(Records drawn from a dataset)
******************************

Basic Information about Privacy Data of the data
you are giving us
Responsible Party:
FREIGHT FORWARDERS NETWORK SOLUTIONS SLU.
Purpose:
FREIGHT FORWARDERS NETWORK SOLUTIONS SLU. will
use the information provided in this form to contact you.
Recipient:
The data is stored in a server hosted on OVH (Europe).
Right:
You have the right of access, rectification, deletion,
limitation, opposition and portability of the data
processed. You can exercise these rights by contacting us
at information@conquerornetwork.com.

******************************

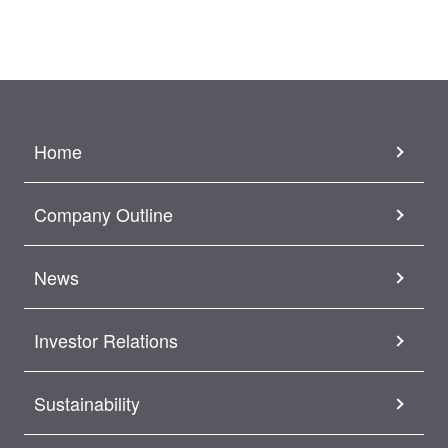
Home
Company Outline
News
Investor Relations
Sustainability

******************************

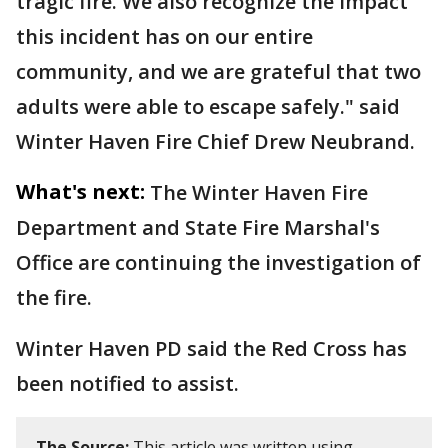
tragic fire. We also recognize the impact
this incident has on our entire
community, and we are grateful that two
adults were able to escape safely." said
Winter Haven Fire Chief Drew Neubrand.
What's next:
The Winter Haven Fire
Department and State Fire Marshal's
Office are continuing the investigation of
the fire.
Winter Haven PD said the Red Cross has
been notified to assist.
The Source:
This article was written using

******************************

EXERCISE REQUIREMENTS: Above are the entries. Output exactly the lines beginning with the line that has "you are giving us" and ending with the line that has "at information@conquerornetwork.com.".

RESPONSE BOX:
you are giving us
Responsible Party:
FREIGHT FORWARDERS NETWORK SOLUTIONS SLU.
Purpose:
FREIGHT FORWARDERS NETWORK SOLUTIONS SLU. will
use the information provided in this form to contact you.
Recipient:
The data is stored in a server hosted on OVH (Europe).
Right:
You have the right of access, rectification, deletion,
limitation, opposition and portability of the data
processed. You can exercise these rights by contacting us
at information@conquerornetwork.com.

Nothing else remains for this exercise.